For sure every month and at times more frequently I hear stories or read stories about senior living developers/operators who have upped their game by adding more amenities to their next grand development. It always kind of gives me gas.

Don’t get me wrong. I get why they are doing . . . why you are doing it. It is fun to be the owner operator the next cool amenity-rich community. It can be a way to improve your competitive advantage and it makes it possible to charge premium rates. It might even be the best way to impress the Boomer Children of your residents.  
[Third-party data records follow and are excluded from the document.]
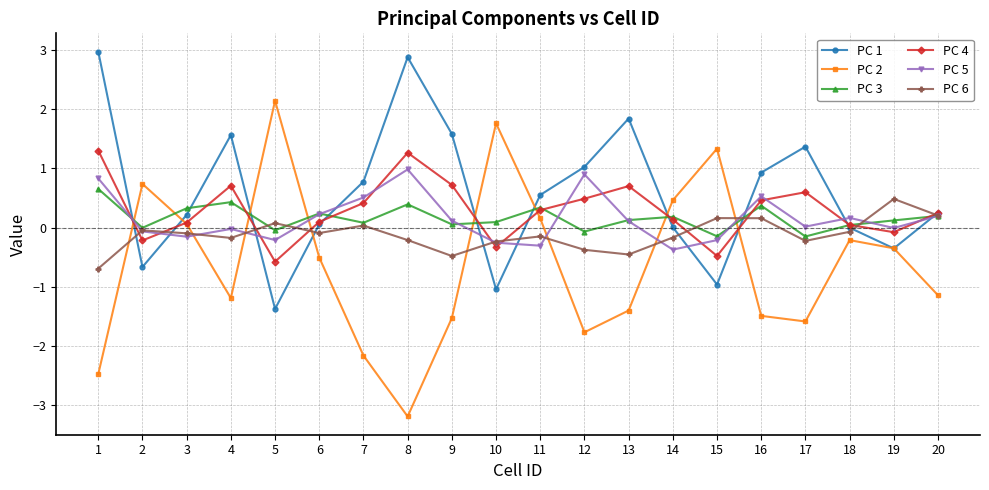

Is it true that PC 5 equals 0.4 at 1?

False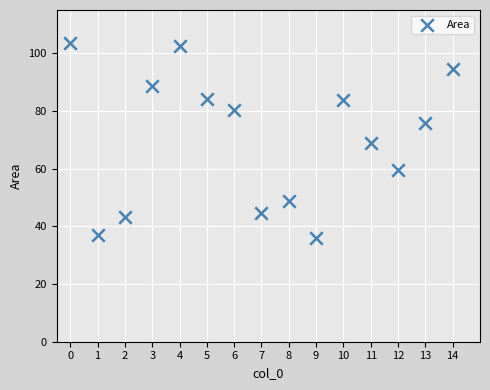

What is the range of Y values (max minus min)?

67.8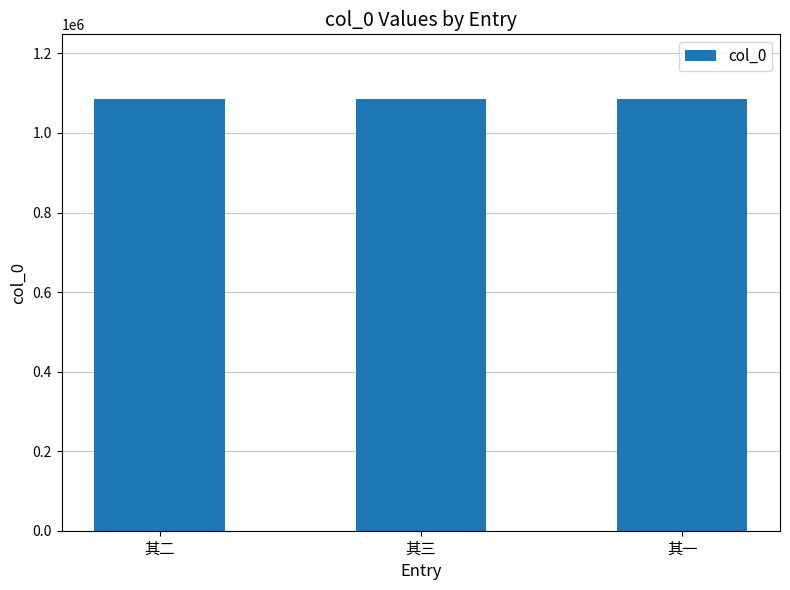

What is the minimum value shown in the chart?

1085179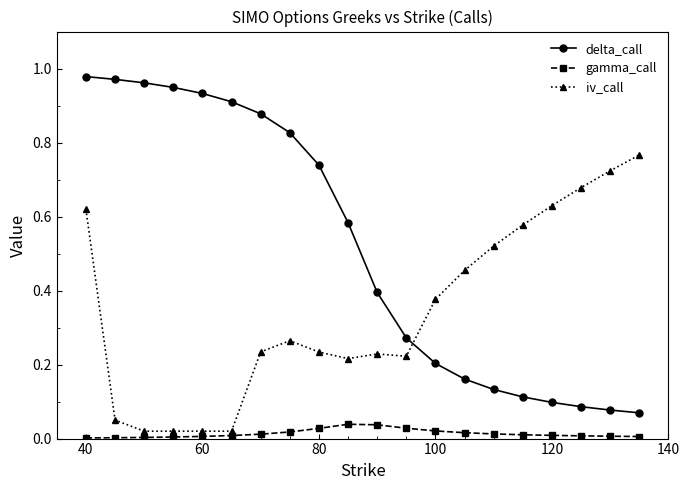

True or false: gamma_call and iv_call cross at least once.

False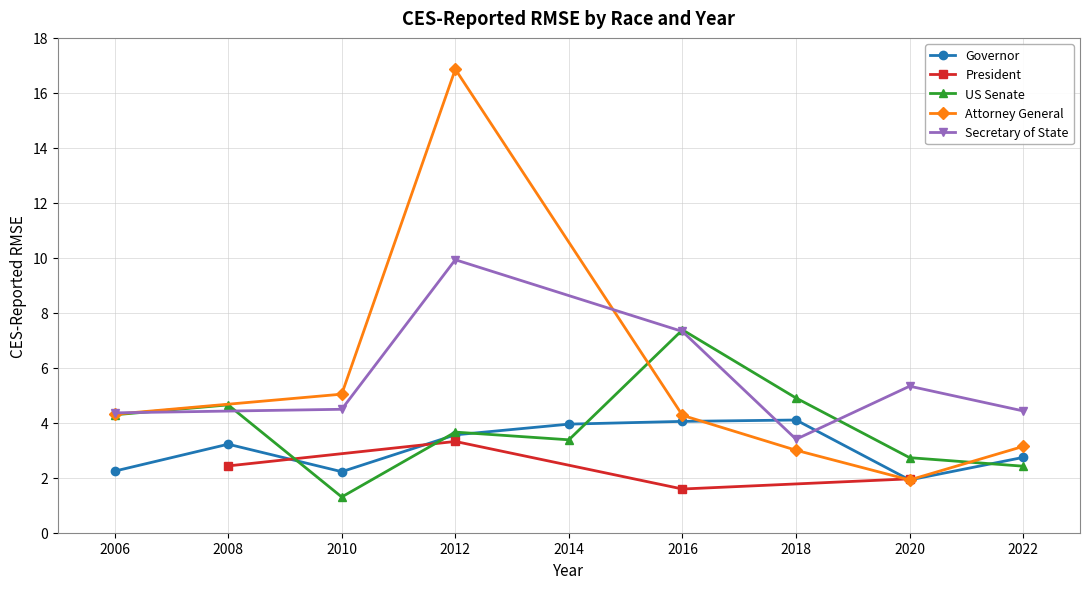

Which category has the lowest value in the US Senate series?

2010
I would even acknowledge that there is nothing wrong with building an opulent senior living community that is targeting the top 5% of income earners and wealth holders.

The Wrong Approach

In most cases though this amenity creep is bad for elders and bad for the industry:

  • If we channeled the money spent on amenity creep to creating purposeful living programs for seniors, they would live longer, live healthier and live happier. This means moving from a cruise ship/luxury hotel motif to a think-tank, volunteerism, creative arts and learning motif. Sending the message we are helping elders live the next wonderful, productive, satisfying chapter in their life. Maybe even the very best chapter of their life.  The capstone chapter.
  • There is very little evidence that amenity-rich communities have higher word of mouth referral rates.
  • Having an amenity rich community might even lull your team into thinking they don’t need to try harder or even try as hard. I can say with certainty that as I toured buildings last year, I found no correlation between high-end buildings and high-quality tour experiences.
  • Because amenities cost money this growth in lavishness means higher service fees and in the short term, if you can fill those communities, it might make sense, but it is also freezing people out of the marketplace. Amenity creep leads to more amenity creep until one day units will just plain be too expensive.
  • Amenities do not a story make. What I mean by this is that when prospective residents begin to consider senior living they want, more than anything else, to know what it is like to actually live in a community, in your community. Pointing out fancy spas, pizza kitchens, grand great rooms tells them nothing about living in your community. In fact, it may be that in some cases your community will feel so grand that it will not represent who your perspective resident is at all.
  • It is a trap. You may have the best amenities in the marketplace when you open your doors, but it then becomes only a matter of time until the next developer in your marketplace out amenities you. Then what do you do? How do you sell? A great living experience never becomes obsolete.

We need to tell our senior living story better, but sometimes I am fearful that we don’t tell our story better because we can’t tell our story better, because our story is not really all that good. Bringing the amenity creep under control will help us to do a better job of creating great stories for our residents.